A man holds a newspaper as he looks at an electronic board displaying stock prices at a brokerage house in Beijing, China, Dec. 5, 2016. (AP/Andy Wong)
Moments ago, all three main US FX pairs, the yen, euro and yuan snapped higher, following a CNBC report according to which the Trump administration is studying ways to penalize countries whose currencies it believes are undervalued. CNBC cited two unidentified people with direct knowledge of the review who work within the administration.
Trump’s econ team is studying alternative strategies to labeling China a currency manipulator, the people say and add that the “effort” includes Treasury, Commerce Dept, National Economic Council, National Trade Council and the office of the U.S. Trade Representative One law that has generated particular attention is the Trade Enforcement and Trade Facilitation Act.

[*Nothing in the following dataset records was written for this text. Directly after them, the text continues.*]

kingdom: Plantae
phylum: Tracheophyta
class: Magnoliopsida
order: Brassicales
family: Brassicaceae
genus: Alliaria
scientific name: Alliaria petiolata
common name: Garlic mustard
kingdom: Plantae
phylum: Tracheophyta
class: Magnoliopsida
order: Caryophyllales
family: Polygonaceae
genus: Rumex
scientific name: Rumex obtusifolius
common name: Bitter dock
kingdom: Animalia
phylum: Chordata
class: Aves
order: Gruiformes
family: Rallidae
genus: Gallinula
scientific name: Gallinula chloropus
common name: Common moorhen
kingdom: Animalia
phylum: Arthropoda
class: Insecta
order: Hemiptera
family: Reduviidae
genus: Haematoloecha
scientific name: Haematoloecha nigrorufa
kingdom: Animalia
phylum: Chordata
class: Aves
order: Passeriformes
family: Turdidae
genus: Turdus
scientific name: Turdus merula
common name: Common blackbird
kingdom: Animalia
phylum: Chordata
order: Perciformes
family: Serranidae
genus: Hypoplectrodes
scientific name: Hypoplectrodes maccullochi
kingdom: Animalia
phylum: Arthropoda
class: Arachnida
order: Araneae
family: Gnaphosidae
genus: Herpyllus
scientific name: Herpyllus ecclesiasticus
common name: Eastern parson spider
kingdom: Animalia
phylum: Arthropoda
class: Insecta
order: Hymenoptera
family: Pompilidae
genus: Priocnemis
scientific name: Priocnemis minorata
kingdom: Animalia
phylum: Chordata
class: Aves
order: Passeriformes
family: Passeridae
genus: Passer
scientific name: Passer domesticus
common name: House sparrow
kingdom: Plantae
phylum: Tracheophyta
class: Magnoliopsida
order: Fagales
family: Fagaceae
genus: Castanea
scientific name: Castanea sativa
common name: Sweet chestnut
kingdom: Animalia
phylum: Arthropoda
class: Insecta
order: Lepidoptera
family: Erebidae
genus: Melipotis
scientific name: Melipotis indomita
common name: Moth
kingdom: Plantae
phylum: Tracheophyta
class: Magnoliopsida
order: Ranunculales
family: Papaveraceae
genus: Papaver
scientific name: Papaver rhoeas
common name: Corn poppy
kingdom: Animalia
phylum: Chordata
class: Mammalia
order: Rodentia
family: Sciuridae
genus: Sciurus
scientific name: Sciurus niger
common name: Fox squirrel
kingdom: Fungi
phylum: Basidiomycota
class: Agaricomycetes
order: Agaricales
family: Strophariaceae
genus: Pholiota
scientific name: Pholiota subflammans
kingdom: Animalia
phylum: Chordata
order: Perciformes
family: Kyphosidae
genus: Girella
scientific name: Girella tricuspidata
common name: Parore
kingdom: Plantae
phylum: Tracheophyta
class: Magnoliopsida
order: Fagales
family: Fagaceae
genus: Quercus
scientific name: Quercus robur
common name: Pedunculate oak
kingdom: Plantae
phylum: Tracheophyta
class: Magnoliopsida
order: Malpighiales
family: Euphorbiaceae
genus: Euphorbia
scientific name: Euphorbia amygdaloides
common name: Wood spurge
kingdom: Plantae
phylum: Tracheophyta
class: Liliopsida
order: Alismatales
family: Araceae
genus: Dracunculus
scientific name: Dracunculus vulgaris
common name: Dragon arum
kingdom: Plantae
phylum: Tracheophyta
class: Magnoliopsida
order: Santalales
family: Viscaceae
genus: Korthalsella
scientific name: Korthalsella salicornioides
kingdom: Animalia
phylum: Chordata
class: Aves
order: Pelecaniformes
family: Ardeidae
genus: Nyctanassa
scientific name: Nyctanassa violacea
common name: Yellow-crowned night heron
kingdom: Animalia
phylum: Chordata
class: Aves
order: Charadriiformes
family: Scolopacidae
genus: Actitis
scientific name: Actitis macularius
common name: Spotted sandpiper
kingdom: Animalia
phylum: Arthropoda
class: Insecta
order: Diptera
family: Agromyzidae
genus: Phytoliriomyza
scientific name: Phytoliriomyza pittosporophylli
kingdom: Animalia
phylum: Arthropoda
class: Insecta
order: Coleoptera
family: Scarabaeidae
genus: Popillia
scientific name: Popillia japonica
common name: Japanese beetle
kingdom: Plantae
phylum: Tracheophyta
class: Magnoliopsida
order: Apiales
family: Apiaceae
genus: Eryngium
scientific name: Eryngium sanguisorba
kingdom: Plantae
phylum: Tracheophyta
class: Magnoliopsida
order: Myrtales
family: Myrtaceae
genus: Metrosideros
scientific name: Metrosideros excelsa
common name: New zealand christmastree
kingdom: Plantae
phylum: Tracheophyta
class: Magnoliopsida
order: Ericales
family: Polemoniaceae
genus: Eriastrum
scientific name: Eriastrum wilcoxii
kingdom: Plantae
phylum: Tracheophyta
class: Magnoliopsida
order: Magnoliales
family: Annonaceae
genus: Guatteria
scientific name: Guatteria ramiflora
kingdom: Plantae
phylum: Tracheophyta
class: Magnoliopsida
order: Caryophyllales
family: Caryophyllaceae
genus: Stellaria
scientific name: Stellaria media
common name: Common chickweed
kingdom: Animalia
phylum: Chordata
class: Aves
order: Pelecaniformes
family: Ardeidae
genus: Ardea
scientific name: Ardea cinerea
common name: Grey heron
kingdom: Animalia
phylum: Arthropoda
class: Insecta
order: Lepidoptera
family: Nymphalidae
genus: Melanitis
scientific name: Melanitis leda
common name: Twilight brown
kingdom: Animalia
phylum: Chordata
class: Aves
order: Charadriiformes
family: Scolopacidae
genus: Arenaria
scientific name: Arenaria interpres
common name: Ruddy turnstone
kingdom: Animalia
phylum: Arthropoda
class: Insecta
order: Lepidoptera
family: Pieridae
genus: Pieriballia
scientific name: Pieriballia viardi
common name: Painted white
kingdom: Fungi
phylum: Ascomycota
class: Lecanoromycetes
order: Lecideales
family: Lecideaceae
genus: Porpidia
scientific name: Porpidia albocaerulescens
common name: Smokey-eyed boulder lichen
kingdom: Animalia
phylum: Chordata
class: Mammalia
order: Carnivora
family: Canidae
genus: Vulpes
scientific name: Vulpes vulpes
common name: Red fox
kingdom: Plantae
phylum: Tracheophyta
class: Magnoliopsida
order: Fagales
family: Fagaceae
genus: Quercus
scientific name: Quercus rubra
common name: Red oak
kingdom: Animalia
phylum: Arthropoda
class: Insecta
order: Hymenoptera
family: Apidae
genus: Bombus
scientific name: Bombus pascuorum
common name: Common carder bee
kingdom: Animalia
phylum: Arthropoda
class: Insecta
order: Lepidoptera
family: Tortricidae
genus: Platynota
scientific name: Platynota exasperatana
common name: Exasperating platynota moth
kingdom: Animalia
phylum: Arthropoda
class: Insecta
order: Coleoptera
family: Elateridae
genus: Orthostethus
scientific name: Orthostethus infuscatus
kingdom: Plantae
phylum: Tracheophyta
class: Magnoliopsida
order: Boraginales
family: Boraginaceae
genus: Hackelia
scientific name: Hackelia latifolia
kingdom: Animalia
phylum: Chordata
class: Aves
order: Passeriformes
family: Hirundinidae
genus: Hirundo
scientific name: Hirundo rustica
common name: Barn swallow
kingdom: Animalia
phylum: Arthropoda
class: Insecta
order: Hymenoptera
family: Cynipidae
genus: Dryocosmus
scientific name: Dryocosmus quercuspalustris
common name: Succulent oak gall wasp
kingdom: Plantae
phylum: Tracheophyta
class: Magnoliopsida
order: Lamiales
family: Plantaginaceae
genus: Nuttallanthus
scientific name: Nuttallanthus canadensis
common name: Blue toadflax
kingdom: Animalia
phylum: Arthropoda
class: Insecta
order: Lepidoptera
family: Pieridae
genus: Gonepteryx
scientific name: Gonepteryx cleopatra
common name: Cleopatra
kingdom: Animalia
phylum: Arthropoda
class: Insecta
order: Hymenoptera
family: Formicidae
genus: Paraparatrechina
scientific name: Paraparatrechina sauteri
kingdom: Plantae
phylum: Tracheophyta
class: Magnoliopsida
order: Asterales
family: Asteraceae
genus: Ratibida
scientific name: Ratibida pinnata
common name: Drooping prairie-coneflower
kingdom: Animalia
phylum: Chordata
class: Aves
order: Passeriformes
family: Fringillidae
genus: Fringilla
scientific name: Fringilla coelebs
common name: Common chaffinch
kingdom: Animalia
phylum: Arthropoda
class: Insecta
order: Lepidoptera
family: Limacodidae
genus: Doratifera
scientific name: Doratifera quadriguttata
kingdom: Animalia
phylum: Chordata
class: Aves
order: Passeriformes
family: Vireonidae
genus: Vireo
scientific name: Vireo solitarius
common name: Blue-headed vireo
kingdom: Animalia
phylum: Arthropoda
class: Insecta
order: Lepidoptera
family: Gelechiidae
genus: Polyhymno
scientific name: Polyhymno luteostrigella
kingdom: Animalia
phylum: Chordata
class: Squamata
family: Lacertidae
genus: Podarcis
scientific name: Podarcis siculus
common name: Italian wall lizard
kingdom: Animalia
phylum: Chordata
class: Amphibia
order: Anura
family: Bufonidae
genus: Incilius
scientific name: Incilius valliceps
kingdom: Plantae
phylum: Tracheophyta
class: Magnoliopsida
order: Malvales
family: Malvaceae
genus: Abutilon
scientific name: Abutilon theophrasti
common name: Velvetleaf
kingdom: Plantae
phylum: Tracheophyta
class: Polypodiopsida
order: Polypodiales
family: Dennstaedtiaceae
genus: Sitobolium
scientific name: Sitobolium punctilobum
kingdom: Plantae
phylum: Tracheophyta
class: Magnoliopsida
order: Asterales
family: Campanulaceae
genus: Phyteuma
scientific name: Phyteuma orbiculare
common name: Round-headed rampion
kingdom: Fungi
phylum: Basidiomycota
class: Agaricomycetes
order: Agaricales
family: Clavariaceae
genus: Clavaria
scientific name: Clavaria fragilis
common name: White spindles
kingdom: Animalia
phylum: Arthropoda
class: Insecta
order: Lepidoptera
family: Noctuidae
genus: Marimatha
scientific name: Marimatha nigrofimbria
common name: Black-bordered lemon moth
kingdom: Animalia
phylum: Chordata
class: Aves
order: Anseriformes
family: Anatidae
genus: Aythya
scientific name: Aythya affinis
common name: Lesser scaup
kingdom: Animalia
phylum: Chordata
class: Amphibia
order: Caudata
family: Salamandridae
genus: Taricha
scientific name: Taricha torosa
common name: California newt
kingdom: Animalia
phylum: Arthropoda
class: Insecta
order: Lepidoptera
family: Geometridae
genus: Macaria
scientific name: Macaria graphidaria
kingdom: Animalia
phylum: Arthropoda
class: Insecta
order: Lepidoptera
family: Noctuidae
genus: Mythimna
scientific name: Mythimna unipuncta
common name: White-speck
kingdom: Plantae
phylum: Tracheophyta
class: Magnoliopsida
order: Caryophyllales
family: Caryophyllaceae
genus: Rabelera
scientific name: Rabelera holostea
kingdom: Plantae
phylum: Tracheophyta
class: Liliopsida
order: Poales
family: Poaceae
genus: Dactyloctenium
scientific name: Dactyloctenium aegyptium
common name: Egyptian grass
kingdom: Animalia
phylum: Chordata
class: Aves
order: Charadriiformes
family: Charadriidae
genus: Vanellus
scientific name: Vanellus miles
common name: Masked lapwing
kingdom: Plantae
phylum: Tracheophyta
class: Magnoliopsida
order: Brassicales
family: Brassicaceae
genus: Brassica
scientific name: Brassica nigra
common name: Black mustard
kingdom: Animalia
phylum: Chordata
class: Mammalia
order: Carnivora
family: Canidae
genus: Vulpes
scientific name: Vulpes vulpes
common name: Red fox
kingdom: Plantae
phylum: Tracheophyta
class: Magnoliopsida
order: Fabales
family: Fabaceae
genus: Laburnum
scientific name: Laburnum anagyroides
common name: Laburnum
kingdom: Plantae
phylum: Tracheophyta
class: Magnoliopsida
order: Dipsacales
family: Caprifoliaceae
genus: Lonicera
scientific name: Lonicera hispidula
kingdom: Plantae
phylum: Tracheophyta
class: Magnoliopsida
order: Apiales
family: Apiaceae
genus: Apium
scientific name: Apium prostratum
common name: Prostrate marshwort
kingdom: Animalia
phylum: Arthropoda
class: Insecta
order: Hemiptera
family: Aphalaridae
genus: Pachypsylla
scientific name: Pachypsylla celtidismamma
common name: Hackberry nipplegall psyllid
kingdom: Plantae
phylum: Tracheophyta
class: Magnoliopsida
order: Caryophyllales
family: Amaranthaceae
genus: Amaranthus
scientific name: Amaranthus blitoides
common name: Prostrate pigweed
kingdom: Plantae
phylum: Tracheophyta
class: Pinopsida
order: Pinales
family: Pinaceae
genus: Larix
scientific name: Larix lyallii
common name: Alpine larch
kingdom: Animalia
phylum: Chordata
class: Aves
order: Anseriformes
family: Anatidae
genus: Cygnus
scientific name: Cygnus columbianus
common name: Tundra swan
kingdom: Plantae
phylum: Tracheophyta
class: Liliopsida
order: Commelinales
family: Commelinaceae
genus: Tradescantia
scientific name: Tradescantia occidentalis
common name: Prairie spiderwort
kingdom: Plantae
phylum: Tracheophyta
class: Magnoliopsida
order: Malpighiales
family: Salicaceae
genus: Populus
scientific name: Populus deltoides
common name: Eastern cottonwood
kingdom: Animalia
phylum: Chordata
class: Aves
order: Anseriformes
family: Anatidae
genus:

The result: an immediate plunge in the USD as follows:
USDJPY
USDCNH:
In the report, CNBC notes that the Trump administration is assessing the scope of its power to penalize countries whose currencies it believes are undervalued, according to two people with direct knowledge of the review, “an effort to fulfill the president’s campaign pledge to crack down on what he frequently called unfair trade.”
President Donald Trump promised to label China as a currency manipulator on day one of his presidency, but has not done so. That process is actually directed by the Treasury Department, which is not slated to release its official analysis of international currency until later this spring. Even then, many analysts are skeptical that the administration would take the aggressive step of slapping China with such a label.
In the meantime, the administration’s economic team is looking at alternative strategies, said the two people, both of whom work within the administration. The effort includes not only Treasury, but also the Commerce Department, National Economic Council, National Trade Council and the office of the U.S. Trade Representative, one of the officials said.
According to CNBC one approach that has garnered particular attention is the Trade Enforcement and Trade Facilitation Act, which was enacted during the final months of President Barack Obama’s administration. “It was intended to act as a check on separate legislation that gave Obama broad latitude to negotiate the Asian trade deal known as the Trans-Pacific Partnership, or TPP. Critics of that agreement argued that it did not sufficiently protect against currency manipulation.”
The Trade Enforcement and Trade Facilitation Act details several consequences for nations that have devalued their currency and also have large current account surpluses. It allows the president to block future federal contracts with those countries and to choke off government financing for U.S. businesses seeking to invest there. The law also calls for pressuring the International Monetary Fund for heightened surveillance and for currency valuation to be considered in trade negotiations.
“China is likely to take overt as well as covert retaliatory actions, that could include restricting American companies’ access to markets and investment opportunities in China, as well as disrupting the supply chains of U.S. businesses that rely on Chinese intermediaries,” said Eswar Prasad, a trade professor at Cornell University. “The U.S. economy, especially U.S. multinational corporations that operate in China in one form or another, could suffer significant collateral damage if an open trade war were to break out.”
That said, it is unlikely that China, or any other nation will be branded a currency manipulator outright: as CNBC notes, “to be labeled a currency manipulator, China would need to meet three rigorous requirements: a U.S. trade surplus of more than $20 billion, a current-account surplus of more than 3 percent of its economy and purchases of foreign assets totaling more than 2 percent of GDP. The last analysis by the Obama administration found that China met only the standard on bilateral trade.”